Job item
Among the entries below, count the lines where the string "side" occurs, and give only the number.

Data section

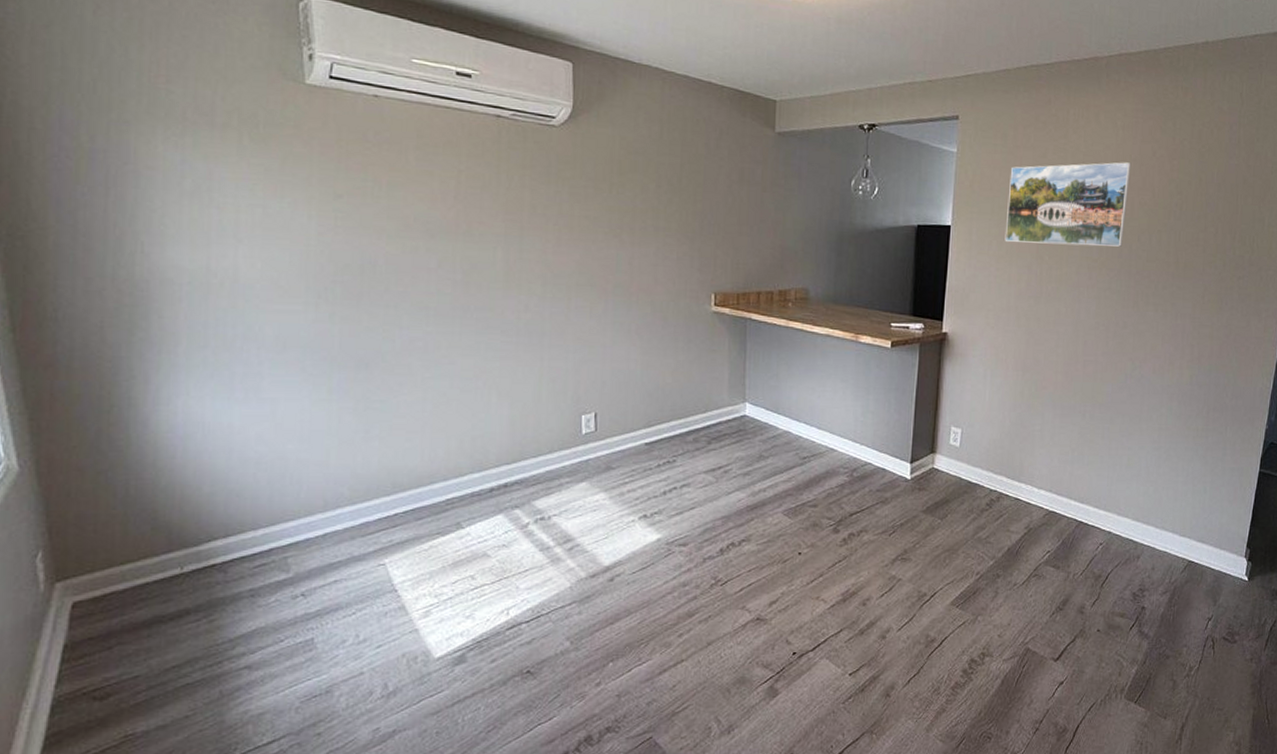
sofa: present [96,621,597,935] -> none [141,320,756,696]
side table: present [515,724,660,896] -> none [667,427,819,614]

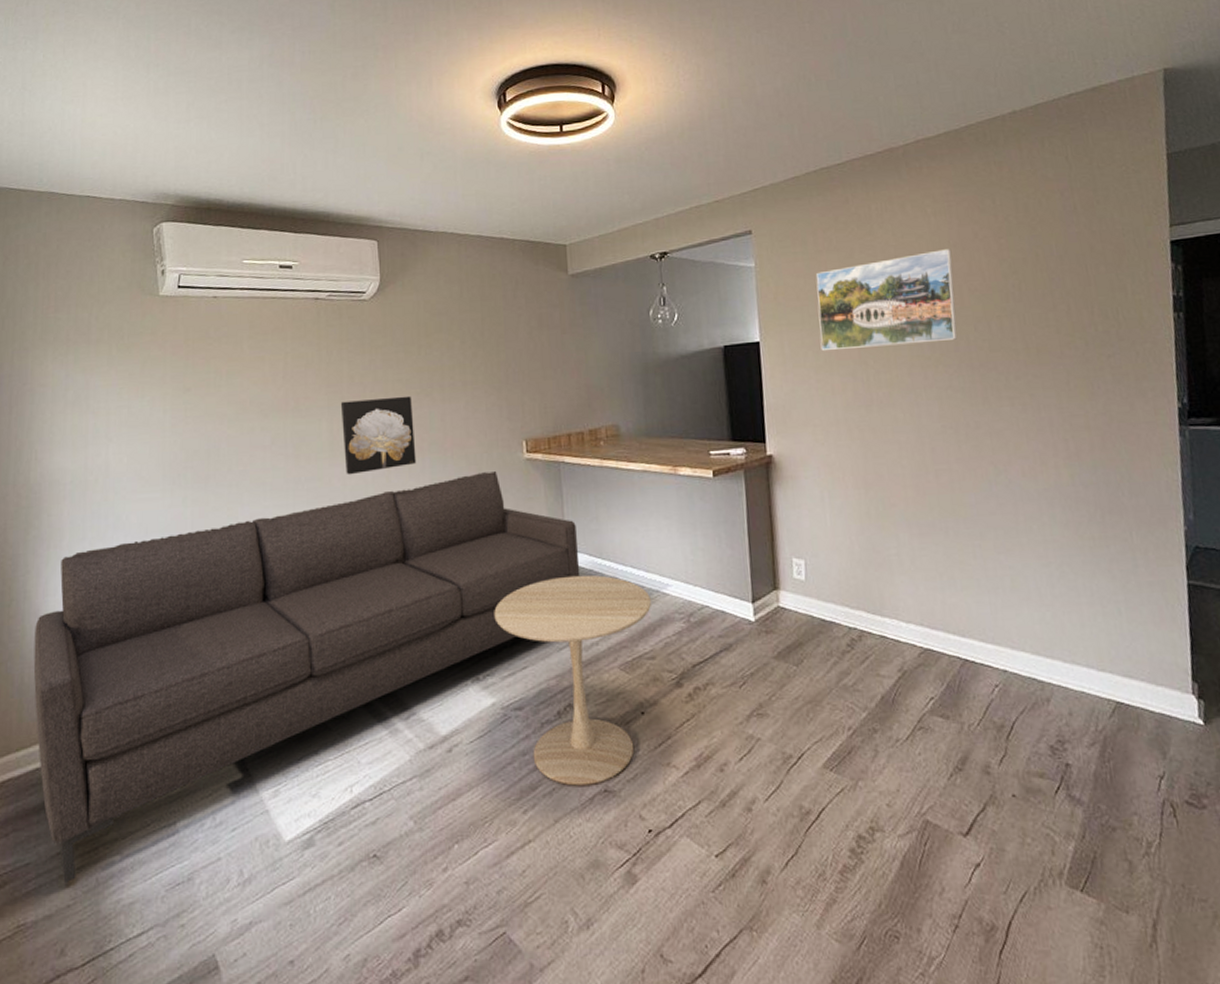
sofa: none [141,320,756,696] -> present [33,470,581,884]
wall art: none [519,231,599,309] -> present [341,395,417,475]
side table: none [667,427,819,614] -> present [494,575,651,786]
* * *
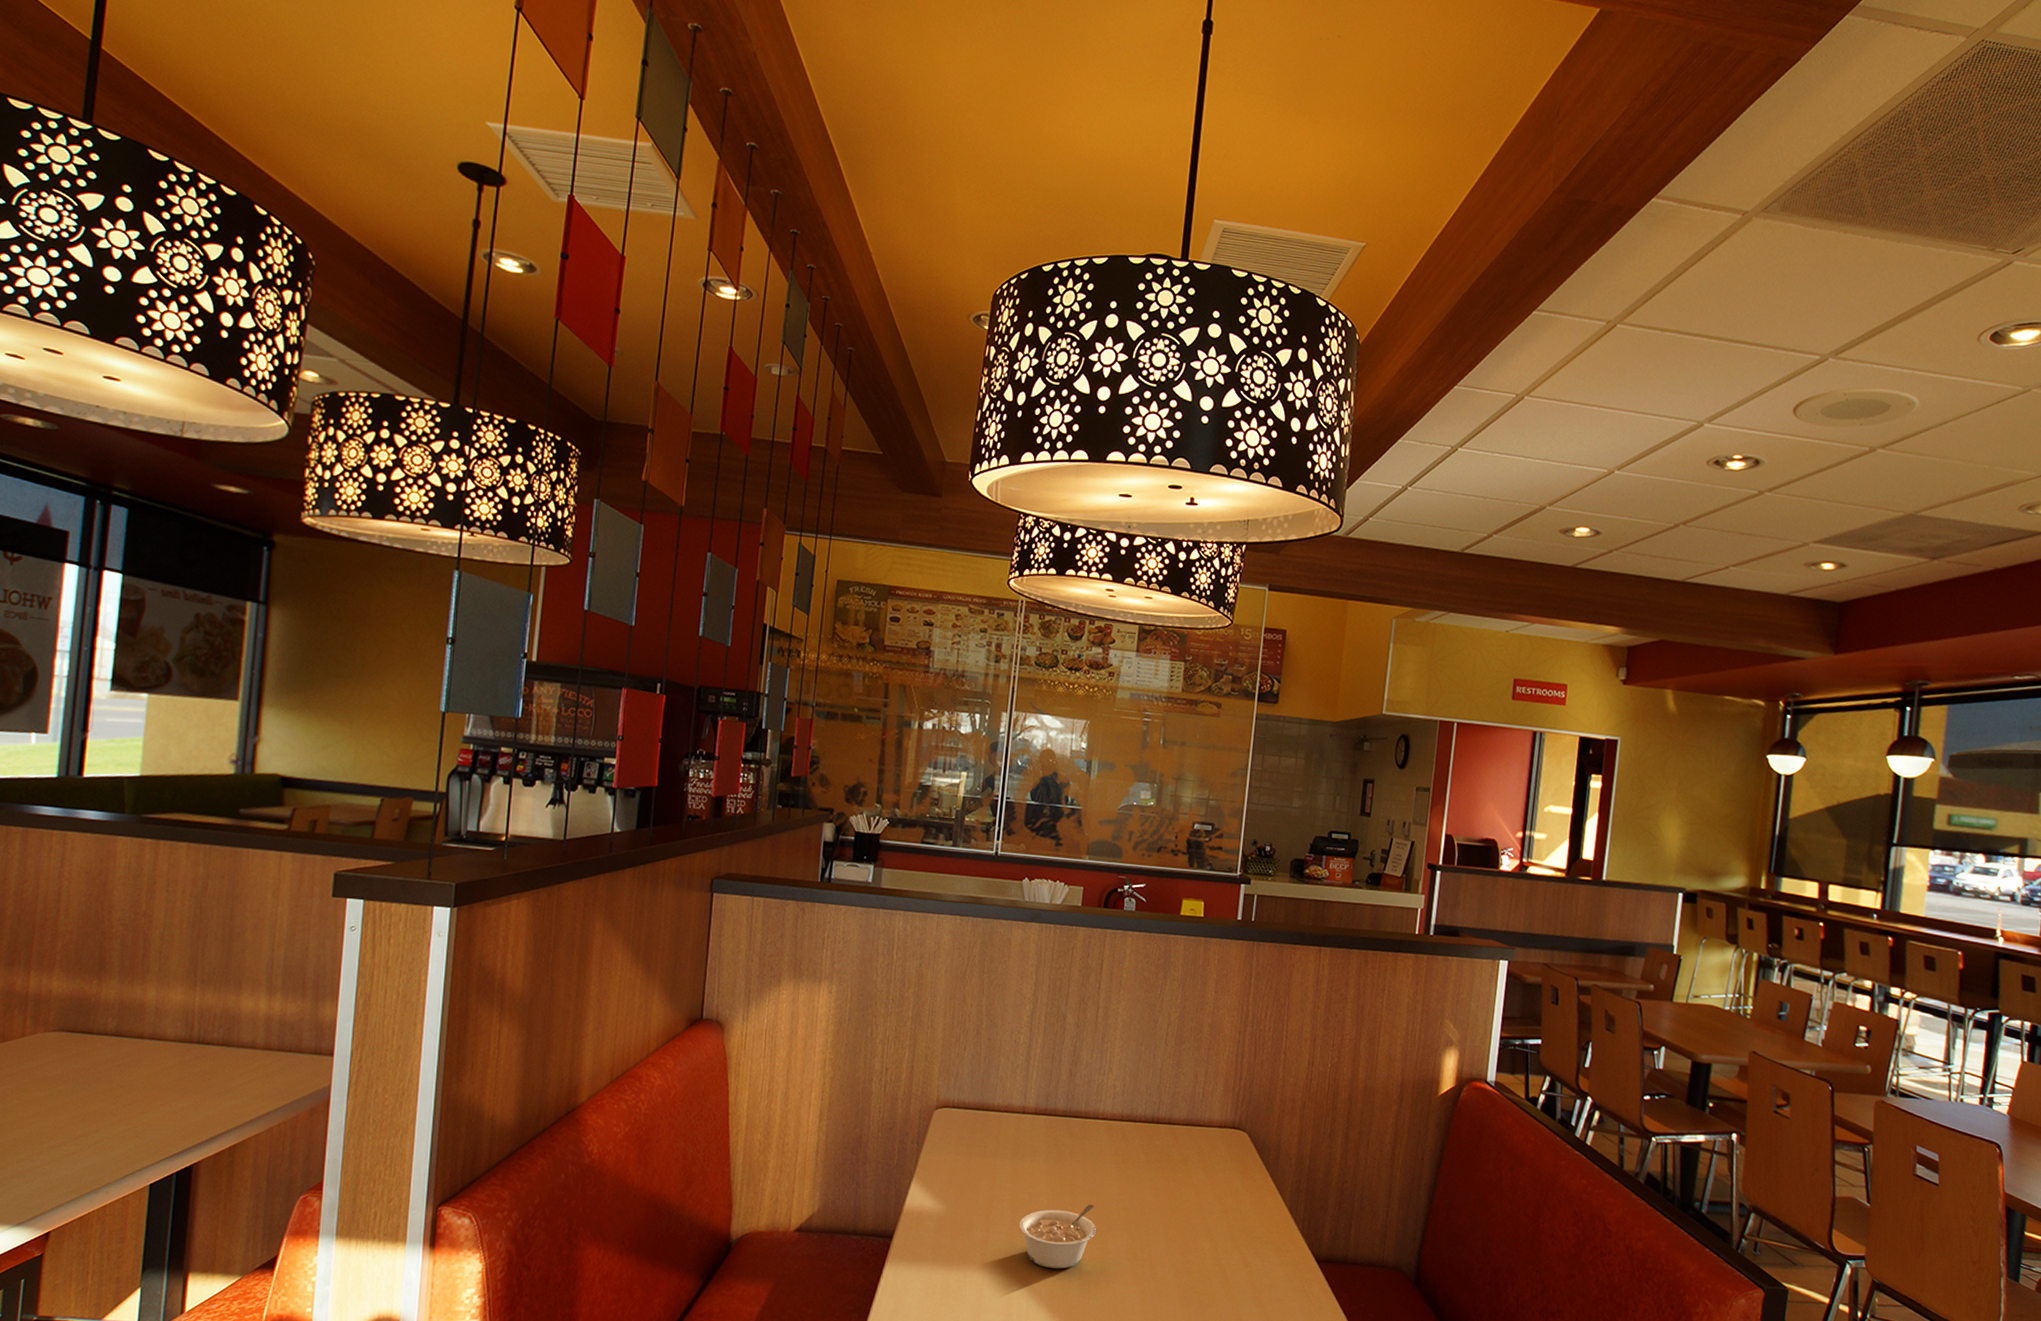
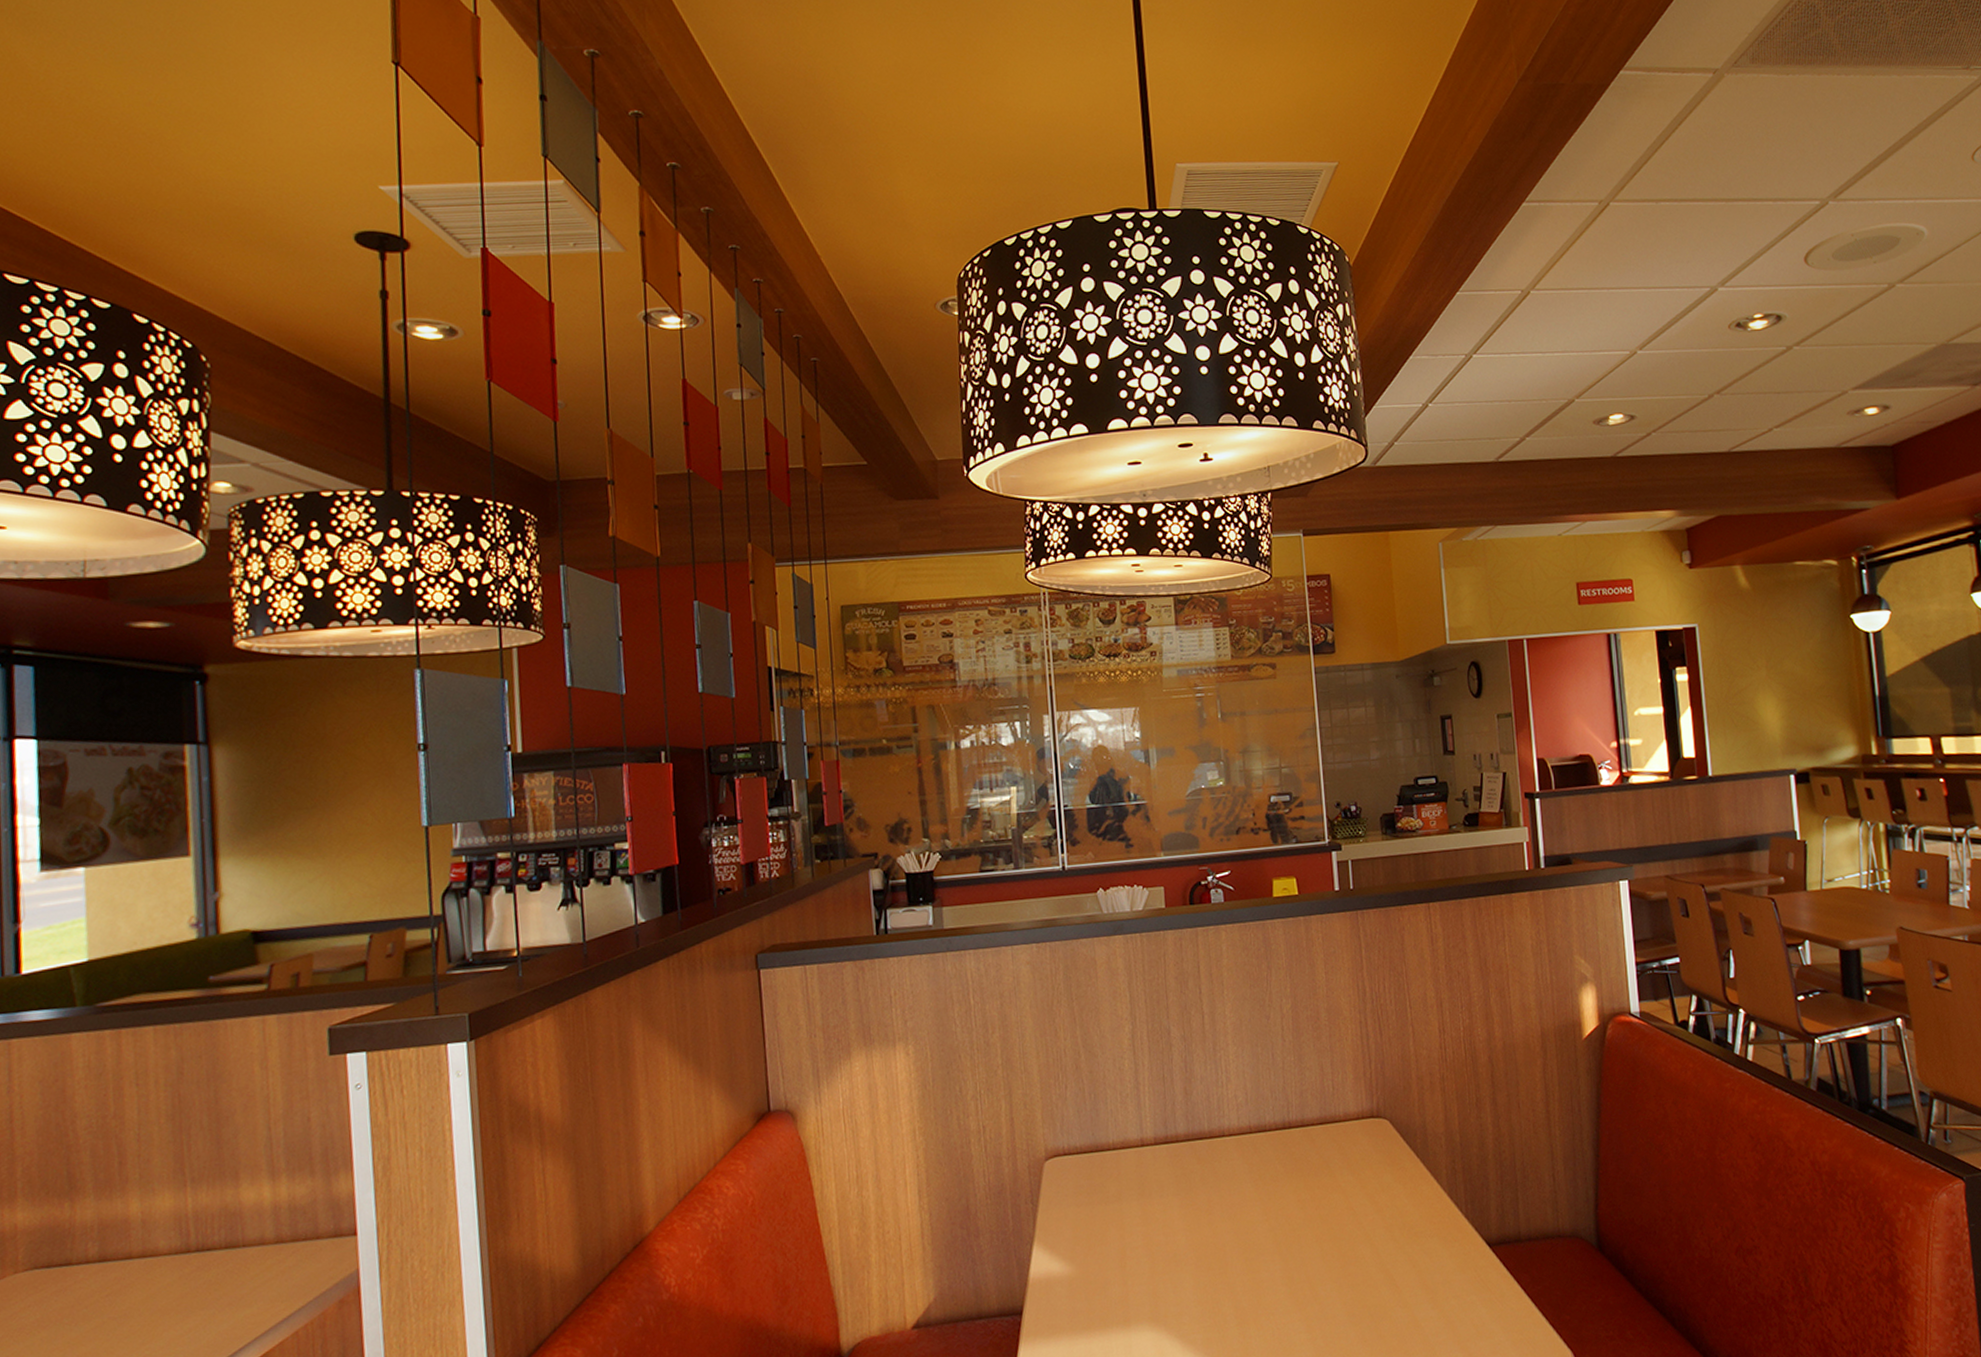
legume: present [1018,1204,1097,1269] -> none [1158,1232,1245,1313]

Solution to this task
2